→ TASKS TO COMPLETE:
A. Pull the lines from "Social Security will" to "up the difference." out of the pension envy editorial, word for word.
B. According to the pension envy editorial, what will Boeing employees hired after 2011 get instead of a pension?

Very well said!  Hits the nail exactly on the head!!

-TS

From: [email protected] 
[mailto:[email protected]] On Behalf Of Jim Flanagan
Sent: Sunday, July 25, 2010 8:31 AM
To: Tech Geeks List
Subject: [tech-geeks] Fwd: WLSU: Somebody Got It Right

Very interesting editorial

Jim

An editorial about "Pension Envy" from the St. Louis News

Is it "reform" or a green-eyed monster?
Pension envy
Posted: Sunday, July 18, 2010
The Russian word zavist, roughly translated, means envy of the meanest, most 
black-hearted kind.
In his 2003 book, "Envy," scholar and critic Joseph Epstein relates a joke of 
the sort that Russians tell on themselves that perfectly captures the meaning 
of zavist:
"An Englishwoman, a Frenchman, and a Russian are each given a single wish by 
one of those genies whose almost relentless habit it is to pop out of bottles. 
The Englishwoman says that a friend of hers has a charming cottage in the 
Cotswold's, and that she would like a similar cottage, with the addition of two 
extra bedrooms and a second bath and a brook running in front of it. The 
Frenchman says that his best friend has a beautiful blonde mistress, and he 
would like such a mistress himself, but a redhead instead of a blonde, and with 
longer legs and a bit more in the way of culture and chic. The Russian, when 
asked what he would like, tells of a neighbor who has a cow that gives a vast 
quantity of the richest milk, which yields the heaviest cream and the purest 
butter. 'I vant dat cow,' the Russian tells the genie, 'dead.'"
Lately, whenever we read of another attempt to "reform" pensions, we think of 
the Russian's cow. Two out of every three private-sector workers in America no 
longer are covered by traditional pension plans. Such "reform" has contributed 
to a crisis in retirement security.
Social Security will pay most of us about a third of what we made before 
retirement. Most Americans - 90 percent by some estimates - aren't saving 
nearly enough money to make up the difference.
But instead of changing that - fighting to salvage pensions, pushing for 
reforms in retirement savings funds and insisting that policymakers don't sell 
out workers - we want to spread the misery. The guy with a pension? We want his 
cow dead.
In June, machinists at Boeing Co. made noise about going on strike over the 
issue of pensions. Instead, the workers agreed that employees hired after 2011 
would get an "enhanced 401(k) plan" but not a pension.
Before that, it was auto workers whose pensions and health benefits who were 
blamed for the industry's troubles. Before them, it was airline workers who saw 
pension plans gutted by bankruptcy cases. Before them, it was steel workers 
whose pensions, it was said, were the reason American steel couldn't compete 
with foreign imports.
There is some truth to these claims. Globalization changed the calculus for 
both workers and industry. In the long view of history, the window for 
retirement security may have been open for only 50 years or so.
Before World War II, pensions were almost unheard of. Indeed, before the Social 
Security Act of 1935, old-age security was considered the individual's problem. 
If there was no family to help, older Americans often lived in abject poverty.

→ EXTRACTED INFORMATION:
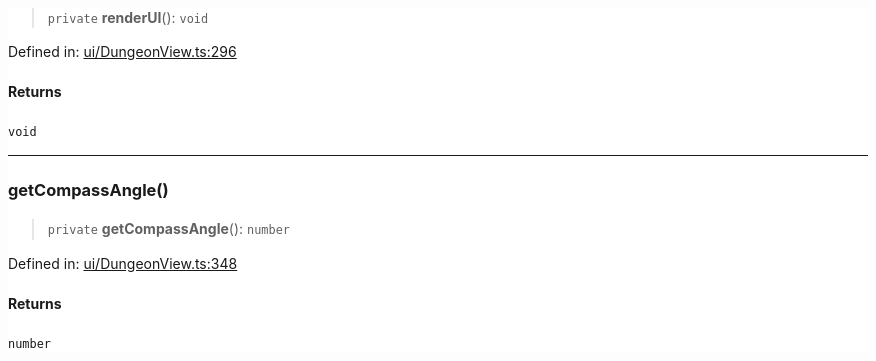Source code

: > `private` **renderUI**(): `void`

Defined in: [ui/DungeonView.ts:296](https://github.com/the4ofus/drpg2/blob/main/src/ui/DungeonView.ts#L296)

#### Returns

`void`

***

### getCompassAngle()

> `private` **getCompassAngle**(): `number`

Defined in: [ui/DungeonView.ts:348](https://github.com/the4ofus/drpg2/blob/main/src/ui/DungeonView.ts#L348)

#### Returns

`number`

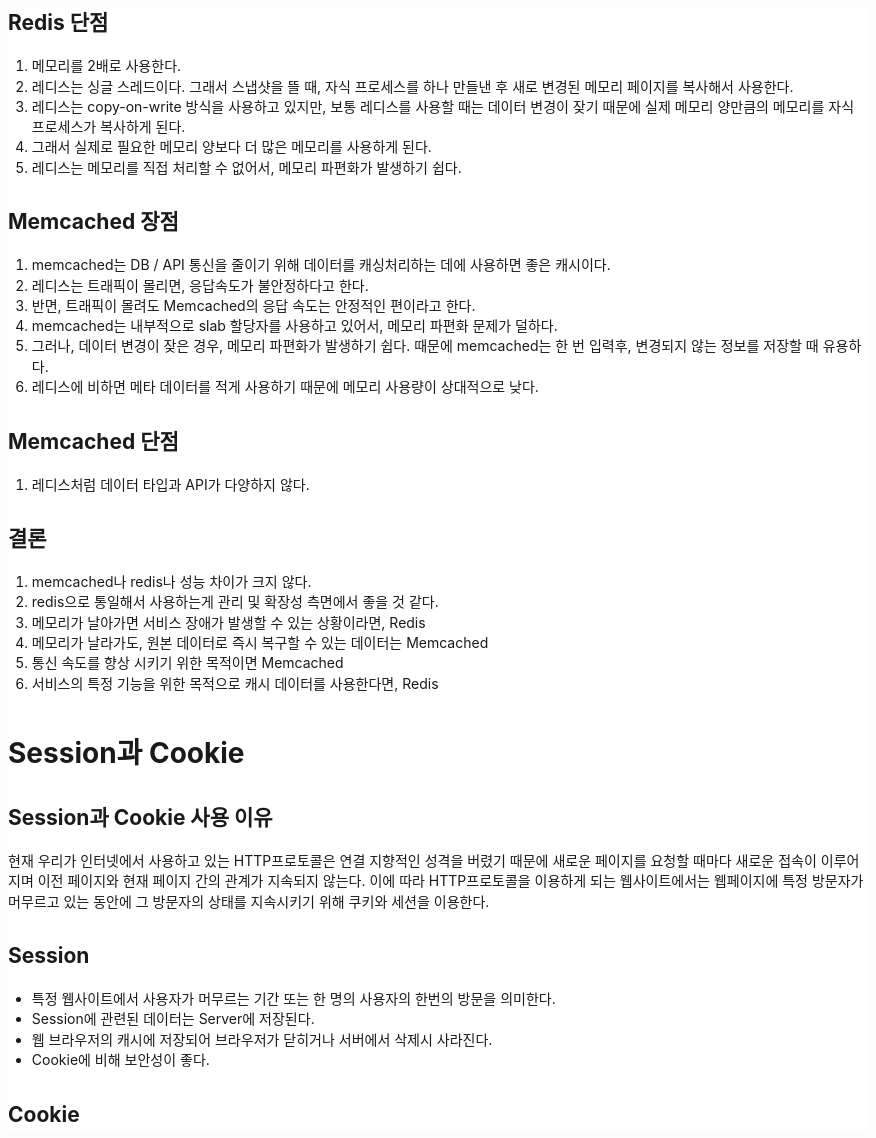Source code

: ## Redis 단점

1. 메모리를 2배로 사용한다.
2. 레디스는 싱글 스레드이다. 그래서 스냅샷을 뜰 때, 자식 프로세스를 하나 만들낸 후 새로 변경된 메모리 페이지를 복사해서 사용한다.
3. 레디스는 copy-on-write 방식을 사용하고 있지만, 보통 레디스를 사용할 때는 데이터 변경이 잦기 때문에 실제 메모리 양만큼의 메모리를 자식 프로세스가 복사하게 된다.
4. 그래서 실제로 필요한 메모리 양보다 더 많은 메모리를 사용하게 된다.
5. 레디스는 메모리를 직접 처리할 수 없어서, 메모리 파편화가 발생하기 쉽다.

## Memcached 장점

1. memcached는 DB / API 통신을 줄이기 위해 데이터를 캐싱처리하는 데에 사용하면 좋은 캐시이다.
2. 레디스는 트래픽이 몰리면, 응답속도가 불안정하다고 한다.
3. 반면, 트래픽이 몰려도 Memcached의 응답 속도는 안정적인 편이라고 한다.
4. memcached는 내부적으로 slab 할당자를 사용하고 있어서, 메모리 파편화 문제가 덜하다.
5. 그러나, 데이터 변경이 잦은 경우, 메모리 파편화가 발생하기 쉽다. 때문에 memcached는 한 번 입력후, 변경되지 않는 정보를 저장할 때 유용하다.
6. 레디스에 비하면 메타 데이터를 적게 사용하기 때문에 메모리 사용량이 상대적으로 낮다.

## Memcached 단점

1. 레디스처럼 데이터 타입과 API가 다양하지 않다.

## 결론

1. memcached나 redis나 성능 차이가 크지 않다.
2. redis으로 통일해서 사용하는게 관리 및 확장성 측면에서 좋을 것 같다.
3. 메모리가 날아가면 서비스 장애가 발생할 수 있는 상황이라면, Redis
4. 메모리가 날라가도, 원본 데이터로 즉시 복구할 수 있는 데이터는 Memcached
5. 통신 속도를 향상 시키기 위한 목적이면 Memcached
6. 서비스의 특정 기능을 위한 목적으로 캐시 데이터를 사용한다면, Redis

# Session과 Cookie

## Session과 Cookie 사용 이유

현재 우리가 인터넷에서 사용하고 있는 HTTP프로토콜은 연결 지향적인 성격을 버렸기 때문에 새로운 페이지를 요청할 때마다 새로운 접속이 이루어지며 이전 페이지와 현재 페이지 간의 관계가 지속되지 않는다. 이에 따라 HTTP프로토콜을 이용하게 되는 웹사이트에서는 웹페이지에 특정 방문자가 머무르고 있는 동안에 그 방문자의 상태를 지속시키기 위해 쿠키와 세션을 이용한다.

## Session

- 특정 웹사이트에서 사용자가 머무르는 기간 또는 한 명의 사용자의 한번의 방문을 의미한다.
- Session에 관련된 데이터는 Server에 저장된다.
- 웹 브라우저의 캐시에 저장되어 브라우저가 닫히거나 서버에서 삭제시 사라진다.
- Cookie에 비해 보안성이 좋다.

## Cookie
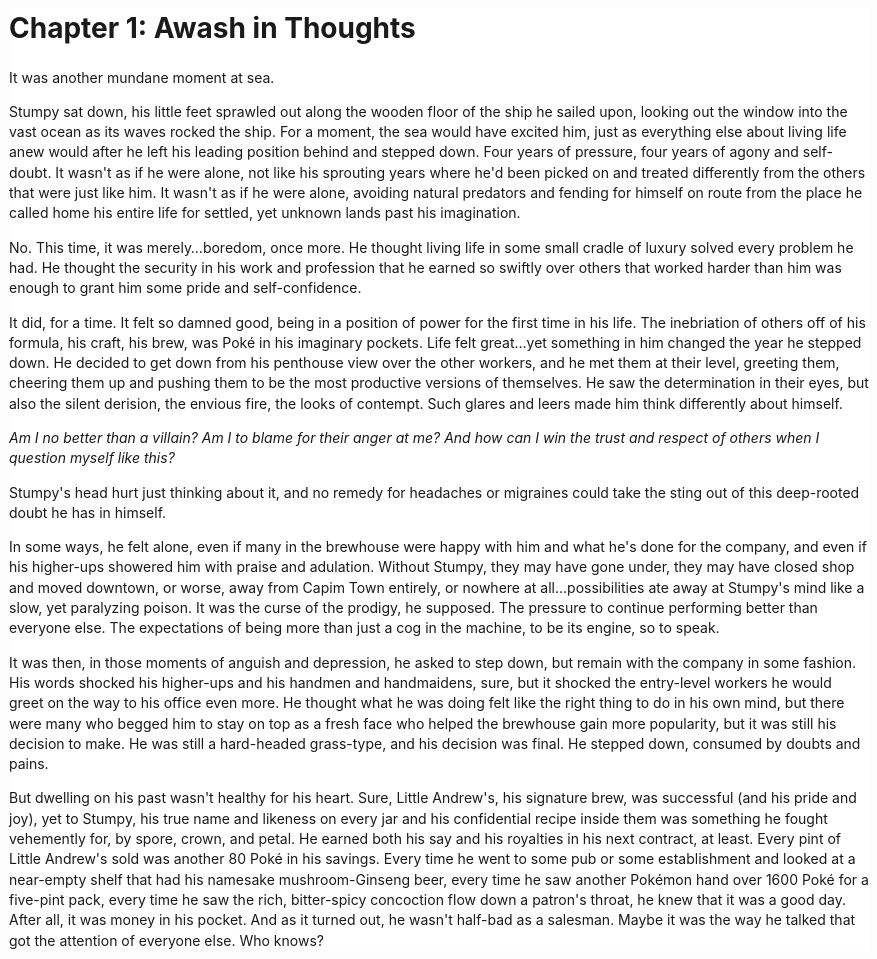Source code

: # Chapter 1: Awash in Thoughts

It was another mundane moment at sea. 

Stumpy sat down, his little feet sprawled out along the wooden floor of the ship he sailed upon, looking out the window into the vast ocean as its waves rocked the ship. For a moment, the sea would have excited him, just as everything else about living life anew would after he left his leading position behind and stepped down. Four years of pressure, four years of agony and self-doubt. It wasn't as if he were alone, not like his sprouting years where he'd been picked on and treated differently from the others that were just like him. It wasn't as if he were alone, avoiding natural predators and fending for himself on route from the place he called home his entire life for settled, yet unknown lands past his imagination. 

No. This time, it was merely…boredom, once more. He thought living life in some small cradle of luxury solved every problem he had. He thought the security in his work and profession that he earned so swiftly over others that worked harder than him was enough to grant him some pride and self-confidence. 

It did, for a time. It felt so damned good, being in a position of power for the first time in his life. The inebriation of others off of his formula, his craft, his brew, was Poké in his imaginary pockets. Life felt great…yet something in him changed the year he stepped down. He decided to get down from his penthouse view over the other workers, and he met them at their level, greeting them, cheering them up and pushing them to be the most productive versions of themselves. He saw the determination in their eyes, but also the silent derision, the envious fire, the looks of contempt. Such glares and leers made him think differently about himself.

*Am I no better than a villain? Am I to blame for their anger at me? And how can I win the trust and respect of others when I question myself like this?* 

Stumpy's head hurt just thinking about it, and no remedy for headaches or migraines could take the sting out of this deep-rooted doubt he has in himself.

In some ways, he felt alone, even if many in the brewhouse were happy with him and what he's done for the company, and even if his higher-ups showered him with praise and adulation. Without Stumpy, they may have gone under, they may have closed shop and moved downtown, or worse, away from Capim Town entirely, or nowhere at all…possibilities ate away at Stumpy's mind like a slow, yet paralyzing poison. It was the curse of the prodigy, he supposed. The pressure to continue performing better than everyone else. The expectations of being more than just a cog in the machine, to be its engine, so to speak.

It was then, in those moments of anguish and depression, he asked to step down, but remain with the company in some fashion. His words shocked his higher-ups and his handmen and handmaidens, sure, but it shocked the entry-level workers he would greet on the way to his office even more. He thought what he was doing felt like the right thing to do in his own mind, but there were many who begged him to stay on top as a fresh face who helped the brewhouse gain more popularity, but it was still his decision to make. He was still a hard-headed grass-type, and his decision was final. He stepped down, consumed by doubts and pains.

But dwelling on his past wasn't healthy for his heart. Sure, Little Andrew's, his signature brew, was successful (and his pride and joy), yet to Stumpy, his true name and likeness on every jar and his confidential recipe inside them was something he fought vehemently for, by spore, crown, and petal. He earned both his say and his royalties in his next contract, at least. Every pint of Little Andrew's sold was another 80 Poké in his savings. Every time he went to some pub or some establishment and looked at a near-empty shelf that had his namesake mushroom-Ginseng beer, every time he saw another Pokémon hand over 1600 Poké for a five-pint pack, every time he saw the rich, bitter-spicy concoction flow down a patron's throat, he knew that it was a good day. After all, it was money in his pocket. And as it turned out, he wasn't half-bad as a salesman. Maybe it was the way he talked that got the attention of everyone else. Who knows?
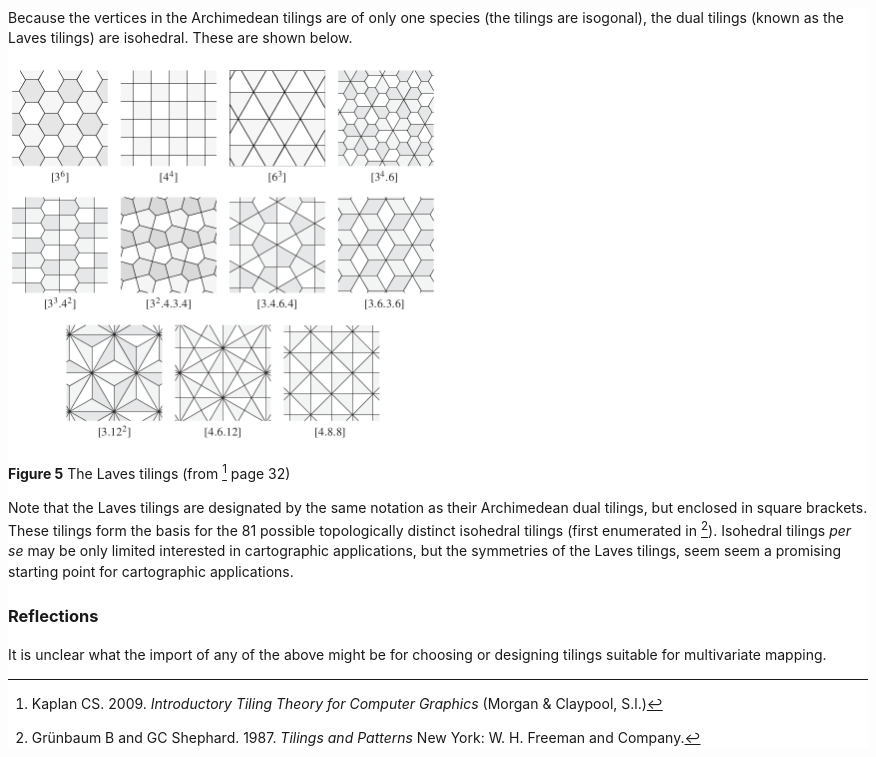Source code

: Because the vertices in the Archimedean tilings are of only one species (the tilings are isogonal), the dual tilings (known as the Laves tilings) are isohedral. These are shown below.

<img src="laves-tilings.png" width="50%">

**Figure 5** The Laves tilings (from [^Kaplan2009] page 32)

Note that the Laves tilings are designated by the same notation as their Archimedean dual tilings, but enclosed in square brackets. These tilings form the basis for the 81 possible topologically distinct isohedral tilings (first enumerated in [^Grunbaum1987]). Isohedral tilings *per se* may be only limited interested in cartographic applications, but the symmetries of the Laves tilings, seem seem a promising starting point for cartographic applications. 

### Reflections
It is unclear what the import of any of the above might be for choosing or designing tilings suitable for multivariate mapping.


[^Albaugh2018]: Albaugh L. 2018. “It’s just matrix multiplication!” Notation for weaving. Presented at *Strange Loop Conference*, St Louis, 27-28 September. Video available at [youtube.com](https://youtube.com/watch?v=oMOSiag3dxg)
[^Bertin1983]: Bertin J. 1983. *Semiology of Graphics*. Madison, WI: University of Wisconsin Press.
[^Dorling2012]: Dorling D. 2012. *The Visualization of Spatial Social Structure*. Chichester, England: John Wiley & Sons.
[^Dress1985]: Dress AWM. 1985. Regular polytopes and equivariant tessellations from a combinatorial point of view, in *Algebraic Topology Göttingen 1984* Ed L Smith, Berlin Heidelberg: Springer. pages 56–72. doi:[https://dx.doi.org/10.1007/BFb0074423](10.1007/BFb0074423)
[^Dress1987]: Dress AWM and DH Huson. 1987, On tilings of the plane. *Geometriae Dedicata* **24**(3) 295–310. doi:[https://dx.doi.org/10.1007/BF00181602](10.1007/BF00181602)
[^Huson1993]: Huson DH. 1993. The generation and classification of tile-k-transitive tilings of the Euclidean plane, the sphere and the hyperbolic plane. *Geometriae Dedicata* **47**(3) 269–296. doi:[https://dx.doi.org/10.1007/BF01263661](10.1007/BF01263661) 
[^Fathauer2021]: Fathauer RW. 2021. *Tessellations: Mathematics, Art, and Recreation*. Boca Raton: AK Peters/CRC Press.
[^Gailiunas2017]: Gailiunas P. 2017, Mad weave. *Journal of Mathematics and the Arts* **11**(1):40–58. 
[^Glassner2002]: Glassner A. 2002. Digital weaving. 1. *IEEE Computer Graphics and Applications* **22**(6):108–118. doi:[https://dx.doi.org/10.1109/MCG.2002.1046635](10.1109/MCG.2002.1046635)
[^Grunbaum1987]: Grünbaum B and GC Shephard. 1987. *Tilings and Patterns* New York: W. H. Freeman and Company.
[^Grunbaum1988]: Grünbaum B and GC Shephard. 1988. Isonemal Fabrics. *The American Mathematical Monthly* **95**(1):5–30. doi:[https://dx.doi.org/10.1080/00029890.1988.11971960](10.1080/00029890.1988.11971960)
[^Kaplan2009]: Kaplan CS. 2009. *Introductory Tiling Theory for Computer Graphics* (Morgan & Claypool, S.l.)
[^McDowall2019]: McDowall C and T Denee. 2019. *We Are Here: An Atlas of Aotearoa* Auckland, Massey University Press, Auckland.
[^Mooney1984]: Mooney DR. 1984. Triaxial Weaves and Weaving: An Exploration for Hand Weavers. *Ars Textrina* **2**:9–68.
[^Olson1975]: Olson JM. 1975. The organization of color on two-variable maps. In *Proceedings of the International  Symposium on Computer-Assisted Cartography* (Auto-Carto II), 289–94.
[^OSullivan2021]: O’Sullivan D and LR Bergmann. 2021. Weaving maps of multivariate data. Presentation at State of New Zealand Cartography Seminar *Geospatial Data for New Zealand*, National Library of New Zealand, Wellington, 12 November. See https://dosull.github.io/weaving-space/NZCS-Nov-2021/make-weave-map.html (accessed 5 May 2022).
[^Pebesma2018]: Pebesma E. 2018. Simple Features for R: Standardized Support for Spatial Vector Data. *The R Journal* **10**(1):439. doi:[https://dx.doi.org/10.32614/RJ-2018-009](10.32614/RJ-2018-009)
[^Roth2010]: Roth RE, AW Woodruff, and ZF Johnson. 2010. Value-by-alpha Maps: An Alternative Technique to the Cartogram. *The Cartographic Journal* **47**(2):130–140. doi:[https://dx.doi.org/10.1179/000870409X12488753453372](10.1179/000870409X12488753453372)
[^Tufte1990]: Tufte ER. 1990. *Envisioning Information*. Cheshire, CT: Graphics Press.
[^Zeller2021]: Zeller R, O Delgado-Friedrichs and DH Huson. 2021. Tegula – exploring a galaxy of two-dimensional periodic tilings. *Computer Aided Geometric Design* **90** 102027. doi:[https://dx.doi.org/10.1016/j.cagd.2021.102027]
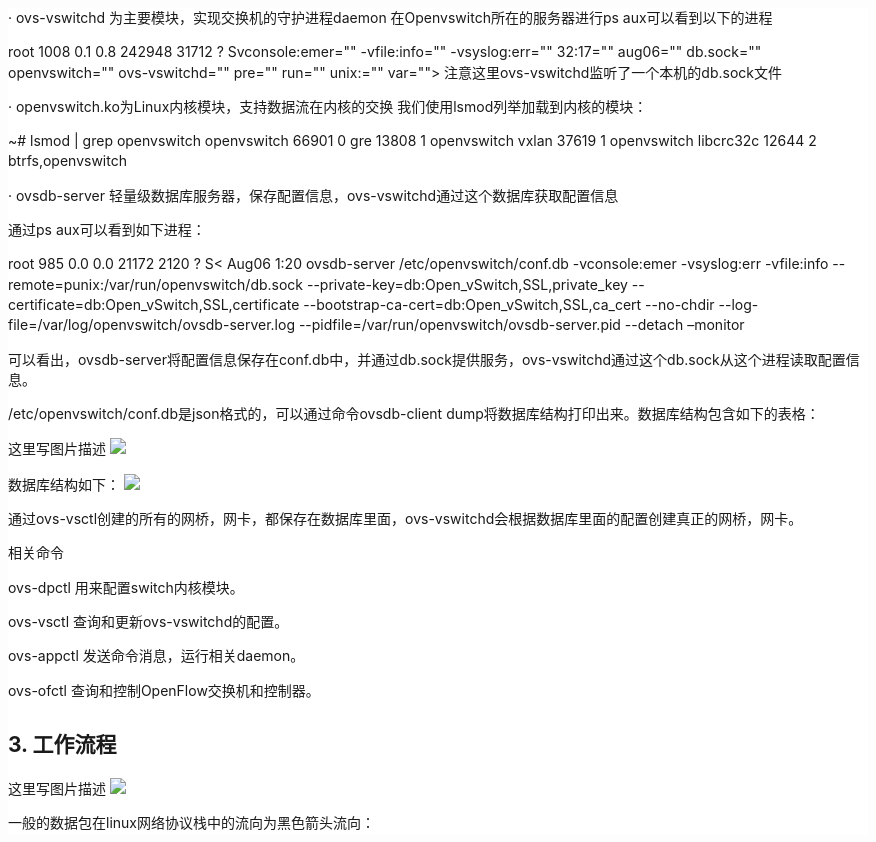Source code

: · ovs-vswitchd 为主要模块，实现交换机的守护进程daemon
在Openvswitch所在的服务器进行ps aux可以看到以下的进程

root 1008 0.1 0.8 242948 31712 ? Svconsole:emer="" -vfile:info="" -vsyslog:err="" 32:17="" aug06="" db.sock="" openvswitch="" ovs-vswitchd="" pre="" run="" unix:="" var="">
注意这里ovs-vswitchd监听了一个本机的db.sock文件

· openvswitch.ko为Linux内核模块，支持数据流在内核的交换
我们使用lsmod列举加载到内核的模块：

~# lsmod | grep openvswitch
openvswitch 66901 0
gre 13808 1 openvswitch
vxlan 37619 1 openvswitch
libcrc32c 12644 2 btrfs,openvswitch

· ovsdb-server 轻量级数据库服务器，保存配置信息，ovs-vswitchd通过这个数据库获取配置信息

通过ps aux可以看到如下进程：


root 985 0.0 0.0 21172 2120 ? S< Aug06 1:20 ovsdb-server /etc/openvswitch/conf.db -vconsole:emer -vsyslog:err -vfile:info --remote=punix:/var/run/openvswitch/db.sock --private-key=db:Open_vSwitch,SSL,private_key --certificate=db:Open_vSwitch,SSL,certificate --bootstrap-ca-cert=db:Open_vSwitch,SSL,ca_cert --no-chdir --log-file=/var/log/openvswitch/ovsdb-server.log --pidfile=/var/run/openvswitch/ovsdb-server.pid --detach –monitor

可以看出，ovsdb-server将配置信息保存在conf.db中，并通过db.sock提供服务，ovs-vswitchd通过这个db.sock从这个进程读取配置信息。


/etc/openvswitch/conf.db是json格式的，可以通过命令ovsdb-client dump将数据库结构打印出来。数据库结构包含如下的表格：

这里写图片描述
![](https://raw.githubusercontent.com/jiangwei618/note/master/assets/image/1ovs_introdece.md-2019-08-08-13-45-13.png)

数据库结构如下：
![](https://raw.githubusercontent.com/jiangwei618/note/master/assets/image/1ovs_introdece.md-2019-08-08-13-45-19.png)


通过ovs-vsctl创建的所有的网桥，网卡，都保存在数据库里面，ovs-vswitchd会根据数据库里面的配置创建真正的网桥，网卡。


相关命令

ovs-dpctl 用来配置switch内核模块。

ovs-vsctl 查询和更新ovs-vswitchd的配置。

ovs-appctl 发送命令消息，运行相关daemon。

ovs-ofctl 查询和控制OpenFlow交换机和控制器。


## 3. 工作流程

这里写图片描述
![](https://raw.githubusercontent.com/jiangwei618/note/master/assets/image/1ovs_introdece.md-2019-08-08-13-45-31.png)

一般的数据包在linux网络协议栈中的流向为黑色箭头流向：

→ EXPECTED OUTPUTS:
A.
Social Security will pay most of us about a third of what we made before 
retirement. Most Americans - 90 percent by some estimates - aren't saving 
nearly enough money to make up the difference.

B. An "enhanced 401(k) plan."